Many of the veterans on the secret list are in urgent need of care, and at least forty in the Phoenix area have died waiting for an appointment with a doctor at the VA. The CNN report tells of one disabled veteran, Thomas Breen, who went to the VA for emergency treatment after noticing blood in his urine in September 2013. The VA added him to the secret waiting list for an appointment and sent him home. Of course, he should have seen a doctor immediately. But although he and his family phoned the VA on a daily basis, arguing that Thomas urgently needed help, they got nowhere.

Thomas died of undiagnosed bladder cancer at the end of November 2013. A week later, the VA called back and offered him the appointment he’d needed ten weeks sooner.

The level of callousness, deceit, and arrogance required in this scheme to shield VA bureaucrats from accountability at the expense of our veterans’ health is breathtaking.
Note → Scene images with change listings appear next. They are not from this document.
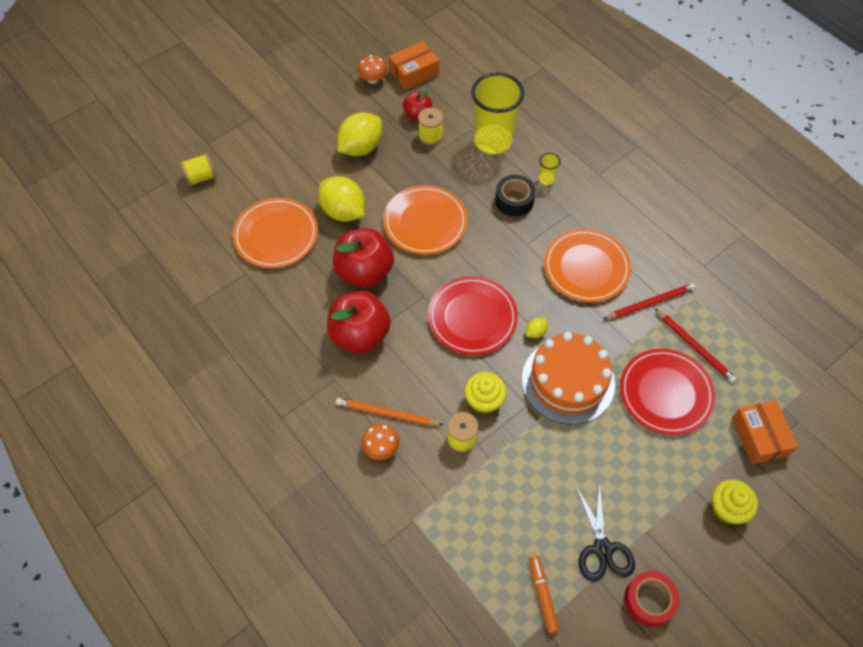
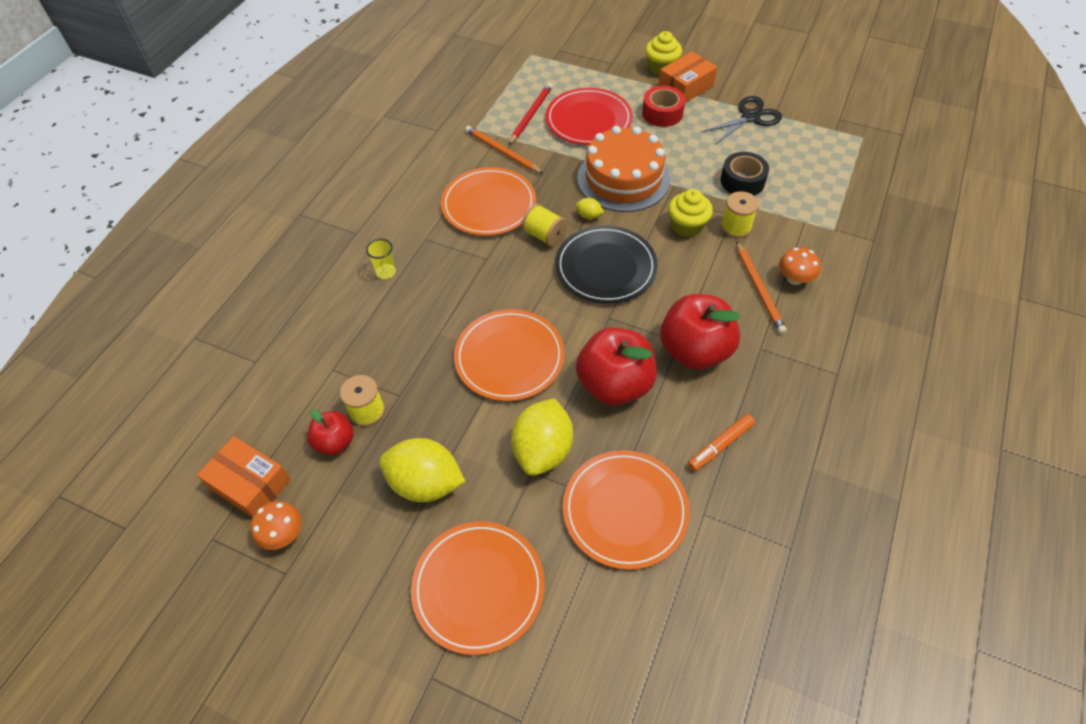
camera: 115 degrees left, 5 degrees down
(201, 177) = (591, 681): yellow spool -> yellow spool (544, 235)
(282, 150) = (478, 587): none -> orange plate
(472, 317) = (605, 267): red plate -> black plate
(493, 141) = (348, 341): yellow cup -> none
(514, 200) = (432, 288): black tape -> black tape (742, 181)
(543, 595) = (815, 136): orange marker -> orange marker (720, 445)
(649, 601) = (765, 86): red tape -> red tape (662, 113)
(650, 303) = (502, 152): red pencil -> orange pencil
(759, 436) = (588, 65): orange box -> orange box (685, 87)

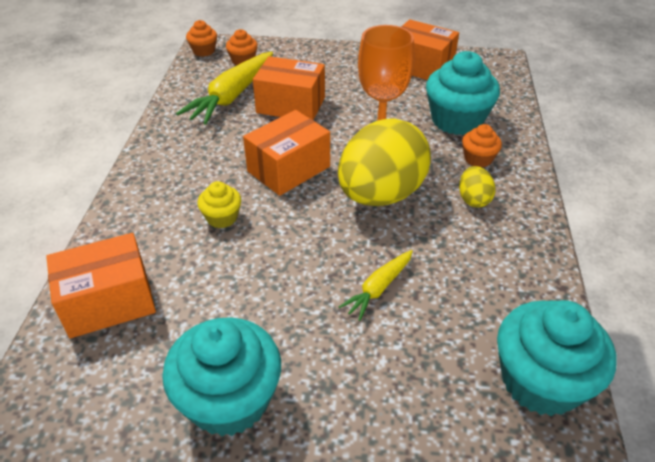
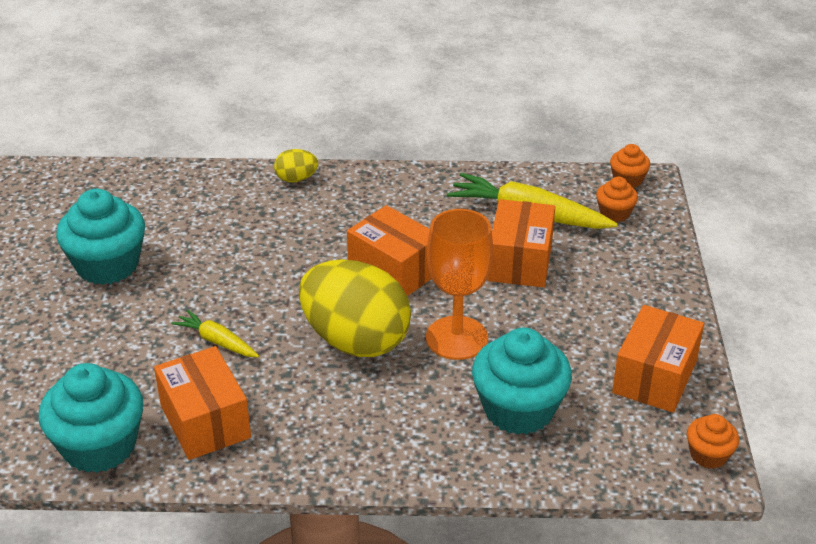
camera: 85 degrees right, 5 degrees down
(109, 302) = (209, 191): orange box -> orange box (205, 421)
(222, 218) = (313, 235): yellow cupcake -> none
(473, 199) = (353, 416): yellow egg -> yellow egg (296, 179)
(478, 159) = (434, 425): orange cupcake -> orange cupcake (708, 455)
And likely criminal.

But sadly, as the deleted medical records in Los Angeles suggest, it is also far from isolated.

In February, a former VA director in Ohio pled guilty to 64 charges related to corruption– crimes, according to the Cleveland Plain Dealer, that included “money laundering, wire fraud, mail fraud and conspiring to defraud the VA through bribery and kickback schemes in which he accepted tens of thousands of dollars from contractors in exchange for inside information.”

An Office of Special Counsel investigation last year found that doctors in a Mississippi VA facility routinely prescribed narcotics to patients they never saw, under the instruction of the hospital’s director.
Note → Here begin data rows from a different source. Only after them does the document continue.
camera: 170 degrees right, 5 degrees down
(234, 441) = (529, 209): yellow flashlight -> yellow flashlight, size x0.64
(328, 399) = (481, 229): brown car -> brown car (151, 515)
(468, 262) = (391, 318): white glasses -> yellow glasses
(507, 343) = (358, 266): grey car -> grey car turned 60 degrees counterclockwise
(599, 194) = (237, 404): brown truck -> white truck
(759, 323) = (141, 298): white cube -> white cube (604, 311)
The VA claims its obscene backlogs result in part from a lack of funding. Yet even as veterans wait months or years for an appointment, the bureaucrats entrusted with their care are wasting the funding the VA already has (a budget nearly ten times the size of NASA’s).

John Sepulveda, a former assistant secretary of the VA, pled the Fifth at a Congressional hearing last year at which he was asked to explain why the department wasted millions on luxurious “conferences”–free trips–for its employees.

If you want to see how bad the corruption at the VA is, just take a look at the list of press releases on the VA Inspector General’s website. They have dozens of headlines like, “Former VA Employee Pleads Guilty to Theft of Government Funds,” “Former VA Claims Examiner Pleads Guilty to Theft, Mail Fraud and Money Laundering,” and “Veterans’ Benefit Fiduciary and Former U.S. Department of Veterans Affairs Employee plead Guilty to Embezzling Nearly $900,000.”

Despite it all, the bureaucrats in charge have been giving themselves large bonuses. Between 2007 and 2011, the VA distributed nearly $17 million in “extra compensation” to senior officials at a time when hundreds of thousands of veterans’ claims were backlogged.

It has become increasingly obvious to most Americans in recent years that the federal bureaucracy is riddled with large pockets of corruption, from the IRS to the Department of Health and Human Services. Many of the cases we know about are outrageous examples of waste and abuse of power. But abusing power and wasting funds at the expense of America’s veterans may be the most appalling kind of corruption yet.